A primeira divisão, a mais inferior, encerra as condições que respondem aos diferentes gêneros de “infernos” descritos em tantos livros santos, indus e budistas. É preciso compreender bem que o homem, ao passar de um a outro destes estados purgatoriais, não fica realmente desembaraçado das paixões e dos desejos vis que o conduziram lá. Semelhantes elementos persistem, porque são parte integrante de seu caráter, mas ficarão latentes, em estado de germens, no mental, para surgirem e formarem sua natureza passional quando novamente estiver prestes a renascer no mundo físico.
A sua permanência na mais baixa região do Kamaloka deve-se exclusivamente à presença, em seu corpo karmico, de uma grande proporção de matéria pertencente a esta região e ai fica prisioneiro até que a camada, que se compõe dessa matéria, esteja suficientemente desagregada para permitir ao homem entrar em contacto com a região imediatamente superior.
A atmosfera deste lugar é sombria, pesada, triste, deprimente em grau inconcebível; parece impregnada de todas as influencias mais opostas ao bem. Tal é o seu caráter essencial, gerado por todos os que são conduzidos a este triste lugar por suas más paixões. Todos os desejos, tidos os sentimentos tórridos encontram ali materiais apropriados à sua expressão. Ali nada falta do que pode existir no lugar mais infecto, onde, entretanto, não se levam em conta todos os horrores que se ocultam à vista física e que ali se mostram em sua hedionda nudez.
O caráter repelente desta região é largamente acrescido pelo fato da forma, no mundo astral, se adaptar ao caráter. O homem presa de paixões repugnantes mostra, portanto, o aspecto exato do que é. Os apetites bestiais dão ao corpo astral um aspecto bestial, e as formas hediondas e terríveis, semi-humanas e semi-animais são a expressão mais adequada das almas que se tornam semelhantes aos brutos.

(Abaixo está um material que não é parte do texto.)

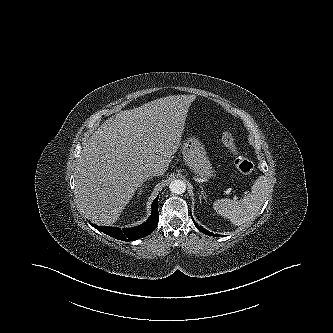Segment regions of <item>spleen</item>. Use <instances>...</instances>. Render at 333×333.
<instances>
[{
    "label": "spleen",
    "instance_id": "1",
    "mask_svg": "<svg viewBox=\"0 0 333 333\" xmlns=\"http://www.w3.org/2000/svg\"><path fill=\"white\" fill-rule=\"evenodd\" d=\"M269 188L270 183L267 177L260 176L254 182L251 191L245 193L241 200L218 199L213 203L214 210L230 219L233 225H243L255 217L265 200Z\"/></svg>",
    "mask_w": 333,
    "mask_h": 333
}]
</instances>
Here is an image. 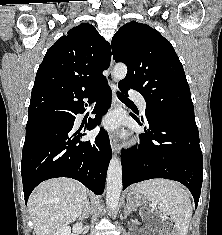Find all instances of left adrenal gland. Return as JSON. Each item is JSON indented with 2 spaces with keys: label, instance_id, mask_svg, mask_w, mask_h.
Here are the masks:
<instances>
[{
  "label": "left adrenal gland",
  "instance_id": "obj_1",
  "mask_svg": "<svg viewBox=\"0 0 222 235\" xmlns=\"http://www.w3.org/2000/svg\"><path fill=\"white\" fill-rule=\"evenodd\" d=\"M125 210H126V213H128V214L130 213V211H129V205H128V204L126 205Z\"/></svg>",
  "mask_w": 222,
  "mask_h": 235
}]
</instances>
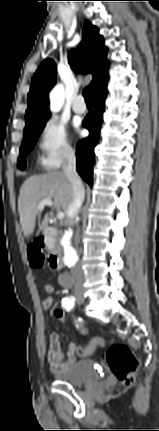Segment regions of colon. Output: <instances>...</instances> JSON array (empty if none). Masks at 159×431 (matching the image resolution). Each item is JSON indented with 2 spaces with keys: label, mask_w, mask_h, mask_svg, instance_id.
<instances>
[{
  "label": "colon",
  "mask_w": 159,
  "mask_h": 431,
  "mask_svg": "<svg viewBox=\"0 0 159 431\" xmlns=\"http://www.w3.org/2000/svg\"><path fill=\"white\" fill-rule=\"evenodd\" d=\"M29 261L31 266L39 268L43 266L44 255L41 251V244H34L29 250ZM56 305L53 296H48L46 308L52 309ZM54 319L58 324L68 325V316L71 319L79 318V313L70 309L67 312L62 306H59L52 312ZM82 333H86V329H81ZM98 349L104 348V343L101 337L92 336L90 342L79 343L77 348L78 359L88 360L91 355ZM108 366L114 377L123 385L130 386L135 380V374L139 367V361L132 350L125 344H112L109 346L106 354Z\"/></svg>",
  "instance_id": "colon-1"
}]
</instances>
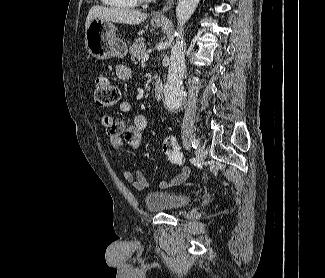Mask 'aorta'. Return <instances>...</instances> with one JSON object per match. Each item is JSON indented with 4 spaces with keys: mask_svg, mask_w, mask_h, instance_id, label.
Returning a JSON list of instances; mask_svg holds the SVG:
<instances>
[{
    "mask_svg": "<svg viewBox=\"0 0 325 278\" xmlns=\"http://www.w3.org/2000/svg\"><path fill=\"white\" fill-rule=\"evenodd\" d=\"M200 0H178L176 17L178 20L177 40L170 54L167 82L164 87L165 104L169 109H178L183 101L182 79L186 72L184 40L181 35L184 24L194 13Z\"/></svg>",
    "mask_w": 325,
    "mask_h": 278,
    "instance_id": "762f6f07",
    "label": "aorta"
}]
</instances>
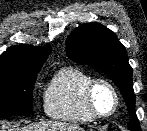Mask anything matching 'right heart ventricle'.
Segmentation results:
<instances>
[{"mask_svg": "<svg viewBox=\"0 0 147 131\" xmlns=\"http://www.w3.org/2000/svg\"><path fill=\"white\" fill-rule=\"evenodd\" d=\"M93 77L78 67L59 69L49 81L44 93V109L53 120L88 124L93 119L84 102V91Z\"/></svg>", "mask_w": 147, "mask_h": 131, "instance_id": "e07e8e85", "label": "right heart ventricle"}]
</instances>
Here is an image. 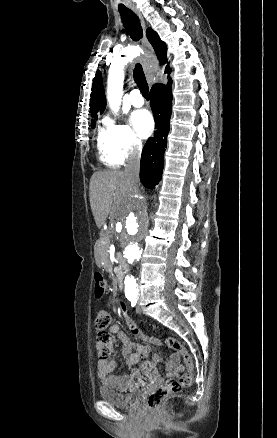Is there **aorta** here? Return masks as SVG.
<instances>
[{"instance_id":"aorta-1","label":"aorta","mask_w":277,"mask_h":438,"mask_svg":"<svg viewBox=\"0 0 277 438\" xmlns=\"http://www.w3.org/2000/svg\"><path fill=\"white\" fill-rule=\"evenodd\" d=\"M140 52L138 46H128L112 60L108 74L107 100L114 112L119 110L123 95L124 66L139 56ZM150 225L149 211L145 198L141 195L128 197L116 208L113 215L114 238L128 263L132 264L140 259ZM124 284L126 294L138 293V285L133 276H126Z\"/></svg>"}]
</instances>
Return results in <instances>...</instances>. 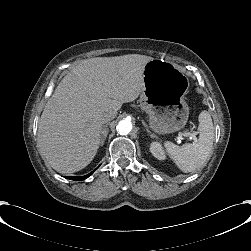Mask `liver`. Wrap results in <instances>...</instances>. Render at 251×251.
Segmentation results:
<instances>
[{"label": "liver", "instance_id": "liver-1", "mask_svg": "<svg viewBox=\"0 0 251 251\" xmlns=\"http://www.w3.org/2000/svg\"><path fill=\"white\" fill-rule=\"evenodd\" d=\"M153 57L126 54L75 64L47 101L38 128V147L53 169L74 173L93 159L102 119L141 93L143 69Z\"/></svg>", "mask_w": 251, "mask_h": 251}]
</instances>
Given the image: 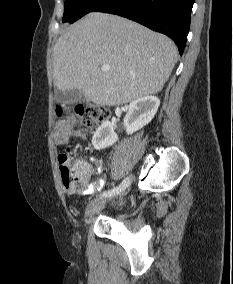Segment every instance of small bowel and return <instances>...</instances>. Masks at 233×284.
Masks as SVG:
<instances>
[{
  "label": "small bowel",
  "mask_w": 233,
  "mask_h": 284,
  "mask_svg": "<svg viewBox=\"0 0 233 284\" xmlns=\"http://www.w3.org/2000/svg\"><path fill=\"white\" fill-rule=\"evenodd\" d=\"M70 133L71 128L68 125L60 124L58 126L57 137L59 139L65 138ZM74 134L78 137H84V134L81 131H76ZM76 163L88 177H91L93 175L97 176V179L92 184H90L85 190L81 191V193L91 194L101 190L104 186L101 162L96 158L87 159L84 157H80L76 159Z\"/></svg>",
  "instance_id": "c3829d8e"
}]
</instances>
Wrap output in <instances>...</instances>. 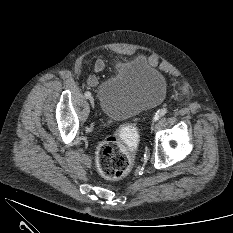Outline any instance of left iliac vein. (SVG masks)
<instances>
[{
  "label": "left iliac vein",
  "mask_w": 233,
  "mask_h": 233,
  "mask_svg": "<svg viewBox=\"0 0 233 233\" xmlns=\"http://www.w3.org/2000/svg\"><path fill=\"white\" fill-rule=\"evenodd\" d=\"M154 128H155V123L153 122L151 126V130H154Z\"/></svg>",
  "instance_id": "obj_1"
}]
</instances>
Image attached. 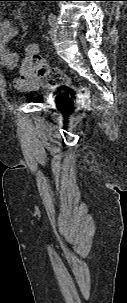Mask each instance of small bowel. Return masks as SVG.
Here are the masks:
<instances>
[{"label": "small bowel", "instance_id": "1", "mask_svg": "<svg viewBox=\"0 0 127 303\" xmlns=\"http://www.w3.org/2000/svg\"><path fill=\"white\" fill-rule=\"evenodd\" d=\"M17 27L8 20H0V65L7 69H14L18 65L17 52L8 48L10 41L17 35ZM39 46L32 44L26 50V57L20 67V74L14 80V85L22 91L36 90L42 85V79L35 73L30 63V54L38 52Z\"/></svg>", "mask_w": 127, "mask_h": 303}]
</instances>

Ninguém, no mundo astral, pode ser hipócrita nem dissimular seus maus pensamentos sob o véu de aparências virtuosas. Tudo que o homem é, manifesta em sua forma e seu aspecto exterior; irradiando beleza quando seus pensamentos são nobres; asqueroso e repelente, quando sua natureza é vil. Compreender-se-á facilmente porque os Mestres, tais como Buda, de visão infalível, para quem todos os mundos estão abertos, puderam descrever o que viam nestes infernos, numa linguagem de um realismo terrível, que, por vezes, parece incrível aos leitores de hoje, porque esquecem que as almas uma vez libertadas da matéria pesada e pouco plástica do mundo físico, aparecem sob a forma que lhes corresponde, tendo exatamente o aspecto do que na verdade são. Mesmo neste baixo mundo, um facínora vil apresenta um aspecto repugnante; - que devemos pois esperar com a matéria astral mais plástica, que se adapta à maior impulsão dos desejos criminosos? É, pois, natural que um tal homem revista forma horrível e se manifeste com um verdadeiro luxo de odiosas transformações.

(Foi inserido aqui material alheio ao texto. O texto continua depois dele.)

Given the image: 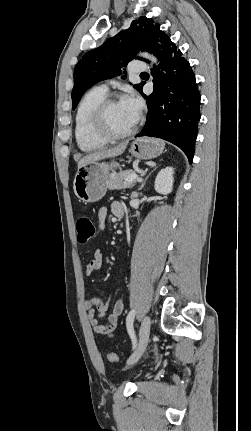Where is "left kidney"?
<instances>
[{
	"label": "left kidney",
	"mask_w": 251,
	"mask_h": 431,
	"mask_svg": "<svg viewBox=\"0 0 251 431\" xmlns=\"http://www.w3.org/2000/svg\"><path fill=\"white\" fill-rule=\"evenodd\" d=\"M173 174V167H166L158 173L154 185L156 192L163 195H167L172 192L174 182Z\"/></svg>",
	"instance_id": "5707ae66"
}]
</instances>
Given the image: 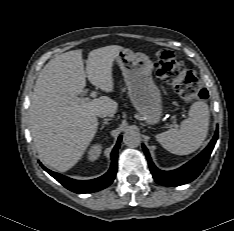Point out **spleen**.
Wrapping results in <instances>:
<instances>
[{
	"mask_svg": "<svg viewBox=\"0 0 234 231\" xmlns=\"http://www.w3.org/2000/svg\"><path fill=\"white\" fill-rule=\"evenodd\" d=\"M188 115L179 128H171L155 136L162 147L173 154L188 155L196 151L207 136L208 105L204 101H196L191 105Z\"/></svg>",
	"mask_w": 234,
	"mask_h": 231,
	"instance_id": "3e777b00",
	"label": "spleen"
}]
</instances>
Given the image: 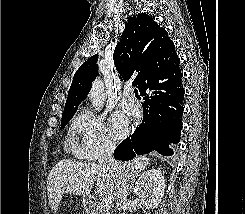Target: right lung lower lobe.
Here are the masks:
<instances>
[{
	"label": "right lung lower lobe",
	"instance_id": "obj_1",
	"mask_svg": "<svg viewBox=\"0 0 245 214\" xmlns=\"http://www.w3.org/2000/svg\"><path fill=\"white\" fill-rule=\"evenodd\" d=\"M182 76L179 65L150 71L140 92L145 99L142 124L115 149V159L126 161L154 150L165 156L173 154L170 145L180 141L182 129Z\"/></svg>",
	"mask_w": 245,
	"mask_h": 214
}]
</instances>
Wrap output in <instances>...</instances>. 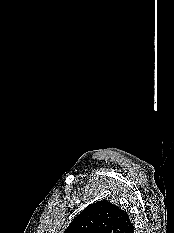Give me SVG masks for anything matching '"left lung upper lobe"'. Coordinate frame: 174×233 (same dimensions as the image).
Instances as JSON below:
<instances>
[{
  "mask_svg": "<svg viewBox=\"0 0 174 233\" xmlns=\"http://www.w3.org/2000/svg\"><path fill=\"white\" fill-rule=\"evenodd\" d=\"M131 224L126 211L103 200L81 211L64 233H123Z\"/></svg>",
  "mask_w": 174,
  "mask_h": 233,
  "instance_id": "5c2ea615",
  "label": "left lung upper lobe"
}]
</instances>
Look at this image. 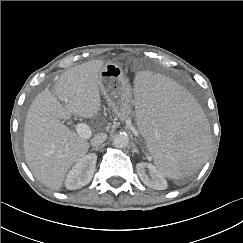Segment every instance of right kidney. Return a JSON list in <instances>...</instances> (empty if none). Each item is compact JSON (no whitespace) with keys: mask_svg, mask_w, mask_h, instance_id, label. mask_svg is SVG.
Wrapping results in <instances>:
<instances>
[{"mask_svg":"<svg viewBox=\"0 0 243 243\" xmlns=\"http://www.w3.org/2000/svg\"><path fill=\"white\" fill-rule=\"evenodd\" d=\"M97 162L96 154H88L82 157L69 171L65 180L68 190H76L87 185L93 177Z\"/></svg>","mask_w":243,"mask_h":243,"instance_id":"obj_1","label":"right kidney"}]
</instances>
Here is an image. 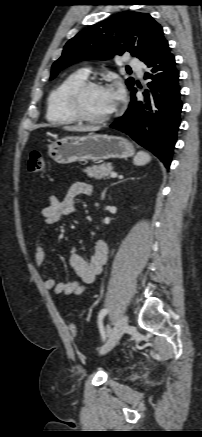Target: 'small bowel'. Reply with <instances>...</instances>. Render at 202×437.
Listing matches in <instances>:
<instances>
[{"label":"small bowel","mask_w":202,"mask_h":437,"mask_svg":"<svg viewBox=\"0 0 202 437\" xmlns=\"http://www.w3.org/2000/svg\"><path fill=\"white\" fill-rule=\"evenodd\" d=\"M92 185L86 182H76L71 185L63 199L55 195L49 197L47 206L40 210V216L45 226L52 225L60 220L64 215H72L77 212L76 199L79 196H90L92 194ZM43 229H39L34 241L35 264L37 268L44 265L46 255L41 244V235ZM108 247L102 240H97L93 244L92 254L89 260H86L75 248L71 250L69 263L79 280L69 282H57L52 276H46L44 287L47 290H54L56 294L80 295L85 291L87 285L93 283L96 277L102 272L107 261Z\"/></svg>","instance_id":"c3829d8e"}]
</instances>
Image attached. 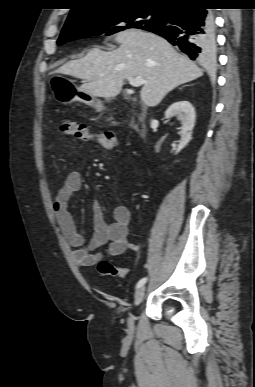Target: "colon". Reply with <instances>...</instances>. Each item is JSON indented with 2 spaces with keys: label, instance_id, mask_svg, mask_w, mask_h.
Masks as SVG:
<instances>
[{
  "label": "colon",
  "instance_id": "1",
  "mask_svg": "<svg viewBox=\"0 0 255 387\" xmlns=\"http://www.w3.org/2000/svg\"><path fill=\"white\" fill-rule=\"evenodd\" d=\"M60 131L66 136L86 143H92L105 149H114L119 145L118 138L112 132L91 133L85 125L77 122L63 123L60 126ZM97 268L103 276L125 278L128 275V269L116 266L108 260H101Z\"/></svg>",
  "mask_w": 255,
  "mask_h": 387
}]
</instances>
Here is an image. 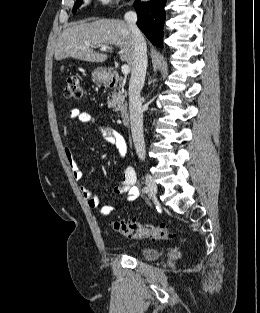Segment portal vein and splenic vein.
I'll list each match as a JSON object with an SVG mask.
<instances>
[{"label": "portal vein and splenic vein", "instance_id": "portal-vein-and-splenic-vein-1", "mask_svg": "<svg viewBox=\"0 0 260 313\" xmlns=\"http://www.w3.org/2000/svg\"><path fill=\"white\" fill-rule=\"evenodd\" d=\"M86 46L89 47V44H86ZM100 50L101 51H107V50H109V47L108 46H102V47H100ZM121 71L124 75H127L130 72L129 65H127V64L122 65Z\"/></svg>", "mask_w": 260, "mask_h": 313}]
</instances>
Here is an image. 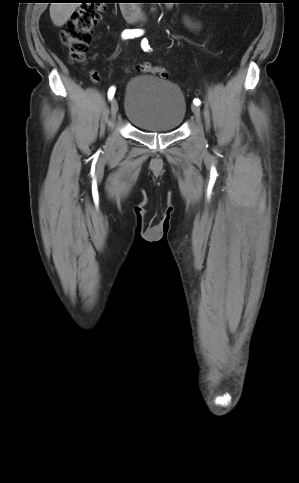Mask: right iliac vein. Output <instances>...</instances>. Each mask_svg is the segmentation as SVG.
<instances>
[{
    "label": "right iliac vein",
    "instance_id": "63e3f726",
    "mask_svg": "<svg viewBox=\"0 0 299 483\" xmlns=\"http://www.w3.org/2000/svg\"><path fill=\"white\" fill-rule=\"evenodd\" d=\"M117 112H118V102L115 98H113L111 101V115L113 118L116 117Z\"/></svg>",
    "mask_w": 299,
    "mask_h": 483
}]
</instances>
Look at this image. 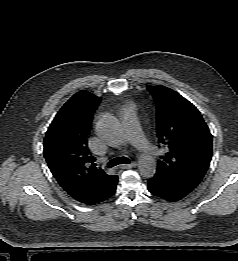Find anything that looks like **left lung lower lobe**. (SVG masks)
I'll list each match as a JSON object with an SVG mask.
<instances>
[{
	"label": "left lung lower lobe",
	"mask_w": 238,
	"mask_h": 261,
	"mask_svg": "<svg viewBox=\"0 0 238 261\" xmlns=\"http://www.w3.org/2000/svg\"><path fill=\"white\" fill-rule=\"evenodd\" d=\"M147 187L151 194L167 201H179L190 193L157 174L148 180Z\"/></svg>",
	"instance_id": "1"
}]
</instances>
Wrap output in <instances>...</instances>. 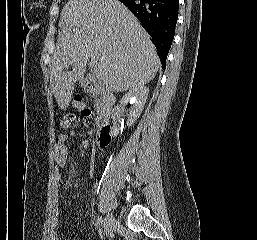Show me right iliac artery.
<instances>
[{
  "label": "right iliac artery",
  "mask_w": 257,
  "mask_h": 240,
  "mask_svg": "<svg viewBox=\"0 0 257 240\" xmlns=\"http://www.w3.org/2000/svg\"><path fill=\"white\" fill-rule=\"evenodd\" d=\"M102 222H103L102 217H101V216H98V217L96 218V225H97V227H100L101 224H102Z\"/></svg>",
  "instance_id": "obj_1"
}]
</instances>
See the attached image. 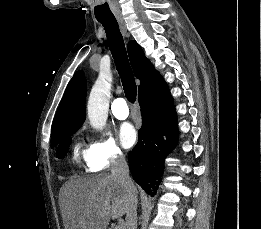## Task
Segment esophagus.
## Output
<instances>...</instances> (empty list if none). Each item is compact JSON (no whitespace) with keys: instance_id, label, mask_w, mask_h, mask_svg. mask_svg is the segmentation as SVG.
<instances>
[{"instance_id":"34e87169","label":"esophagus","mask_w":261,"mask_h":229,"mask_svg":"<svg viewBox=\"0 0 261 229\" xmlns=\"http://www.w3.org/2000/svg\"><path fill=\"white\" fill-rule=\"evenodd\" d=\"M118 25L120 27V31L122 32L123 35H126L127 33V27H126V22L124 20V17L122 15H115Z\"/></svg>"}]
</instances>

Convém recordar que a população desses abismos do Kamaloka se compõem da escoria da humanidade: assassinos, bandidos, criminosos de todo gênero, bêbados, libertinos; em uma palavra, tudo que há de mais vil no gênero humano.
Tudo o que aqui se encontra, com a consciência exata do que o rodeia, é culpado de algum crime brutal, de alguma crueldade persistente e deliberada. As únicas pessoas de caráter mais elevado que se encontram aí são os suicidas, homens que, pondo fim aos seus dias, quiseram escapar à punição terrestre dos seus crimes. Assim agindo não fizeram senão agravar sua situação.

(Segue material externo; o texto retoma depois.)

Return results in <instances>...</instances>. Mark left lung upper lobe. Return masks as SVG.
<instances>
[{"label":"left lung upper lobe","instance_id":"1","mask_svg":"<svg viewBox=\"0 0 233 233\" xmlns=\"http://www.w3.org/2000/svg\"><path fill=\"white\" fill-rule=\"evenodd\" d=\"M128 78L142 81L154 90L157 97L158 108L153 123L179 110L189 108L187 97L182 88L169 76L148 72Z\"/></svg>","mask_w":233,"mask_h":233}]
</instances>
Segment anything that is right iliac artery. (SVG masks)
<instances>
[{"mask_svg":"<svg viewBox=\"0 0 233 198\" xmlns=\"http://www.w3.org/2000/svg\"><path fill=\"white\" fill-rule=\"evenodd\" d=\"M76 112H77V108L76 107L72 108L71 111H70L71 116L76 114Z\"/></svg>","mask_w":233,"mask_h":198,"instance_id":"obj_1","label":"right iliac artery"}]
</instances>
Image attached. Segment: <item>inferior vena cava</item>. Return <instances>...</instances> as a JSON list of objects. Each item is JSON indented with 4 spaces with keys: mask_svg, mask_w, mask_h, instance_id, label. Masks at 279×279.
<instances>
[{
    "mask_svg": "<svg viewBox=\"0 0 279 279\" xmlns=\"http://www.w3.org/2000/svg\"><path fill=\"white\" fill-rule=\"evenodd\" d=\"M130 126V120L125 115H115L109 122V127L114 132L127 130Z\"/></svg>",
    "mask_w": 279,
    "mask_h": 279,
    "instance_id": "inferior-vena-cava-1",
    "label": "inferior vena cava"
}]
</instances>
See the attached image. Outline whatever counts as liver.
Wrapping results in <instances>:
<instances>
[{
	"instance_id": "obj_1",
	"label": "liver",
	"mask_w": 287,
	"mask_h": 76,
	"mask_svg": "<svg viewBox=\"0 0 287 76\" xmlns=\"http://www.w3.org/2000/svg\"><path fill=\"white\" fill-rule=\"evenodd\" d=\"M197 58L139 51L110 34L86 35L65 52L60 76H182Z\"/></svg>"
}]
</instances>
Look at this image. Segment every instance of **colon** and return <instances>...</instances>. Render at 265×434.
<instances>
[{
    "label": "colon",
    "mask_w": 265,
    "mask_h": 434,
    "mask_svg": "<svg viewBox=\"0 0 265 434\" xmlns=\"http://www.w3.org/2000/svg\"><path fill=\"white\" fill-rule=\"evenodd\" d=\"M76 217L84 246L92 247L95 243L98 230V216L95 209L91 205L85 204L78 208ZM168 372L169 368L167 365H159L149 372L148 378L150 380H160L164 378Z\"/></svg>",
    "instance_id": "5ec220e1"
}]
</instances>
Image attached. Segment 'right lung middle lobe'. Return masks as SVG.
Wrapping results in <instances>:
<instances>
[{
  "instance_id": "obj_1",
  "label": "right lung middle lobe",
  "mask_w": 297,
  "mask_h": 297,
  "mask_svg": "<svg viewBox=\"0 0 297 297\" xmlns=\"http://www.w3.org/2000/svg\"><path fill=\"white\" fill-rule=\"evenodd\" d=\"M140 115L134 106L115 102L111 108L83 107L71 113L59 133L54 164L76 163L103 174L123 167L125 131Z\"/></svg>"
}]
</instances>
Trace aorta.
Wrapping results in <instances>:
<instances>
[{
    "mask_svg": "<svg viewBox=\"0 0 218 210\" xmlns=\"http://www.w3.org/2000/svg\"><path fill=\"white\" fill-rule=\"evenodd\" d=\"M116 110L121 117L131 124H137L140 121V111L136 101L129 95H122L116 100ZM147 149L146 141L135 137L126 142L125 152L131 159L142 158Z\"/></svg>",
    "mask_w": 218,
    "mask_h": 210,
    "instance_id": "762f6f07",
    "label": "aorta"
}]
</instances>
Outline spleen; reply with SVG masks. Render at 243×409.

Nem todos os suicidas, porém, aí se encontram, porque o suicídio pode ser cometido por motivos bem diversos. Aí não se encontram senão os que covardemente se matam para evitar os conseqüências de suas próprias ações.
Independentemente do ambiente lúgubre e dos companheiros abjetos que ali existem, o homem é por si mesmo, o creador imediato de sua própria miséria. Não tendo sofrido outra mudança, senão a perda de seu véu corpóreo, manifesta suas paixões com toda a sua faculdade original e sua brutal nudez. Cheios de apetites ferozes e insaciáveis, inflamados pela vingança, pelo ódio, pelas concupiscências, que não podem satisfazer, por falta dos respectivos órgãos, as almas erram, furiosas e ávidas, através desta morada sombria. Elas se reúnem em torno dos piores lugares da terra, nas casas de deboche onde campeia o vício, a embriaguez, excitando os concurrentes destes lugares aos atos mais vergonhosos e a ações violentas, procurando ocasião favorável para os obsedar e conduzi-los aos piores excessos. A atmosfera sufocante que existe em torno destes lugares é em grande parte devida à presença destas entidades ligadas à terra, possuídas de paixões abjetas e desejos infames. Os médiuns, a não ser que eles tenham um caráter puro e nobre, são principalmente objeto de seus ataques. Frequentemente falhos de vontade, debilitados pelo abandono passivo de seu corpo à ocupação temporária de outras entidades desencarnadas, são facilmente obsedados por estes seres mãos e arrastados à intemperança e à loucura. Os assassinos executados, possuídos de terror, de ódios, de vingança insaciável, renovam sem cessar seu crime por um impulso maquinal, reproduzindo mentalmente os acontecimentos terríveis que o seguiram, envolvendo-se numa atmosfera de formas-pensamentos do crime. Estas, atraídas para quem alimente tais sentimentos de ódio ou vingança, incitam a cometer o crime, em que o morto pensava. Ver-se-á, às vezes, nesta região, o assassino constantemente seguido de sua vítima, a cuja angustiosa presença não pode subtrair-se, forma inerte que persegue seus passos com uma persistência inelutável, apesar dos esforços que faz para desembaraçar-se dela. A vítima, a menos que não seja de caráter vil, é inconsciente do fato, e esta inconsciência mesmo parece aumentar, para o culpado, o horror desta perseguição infernal.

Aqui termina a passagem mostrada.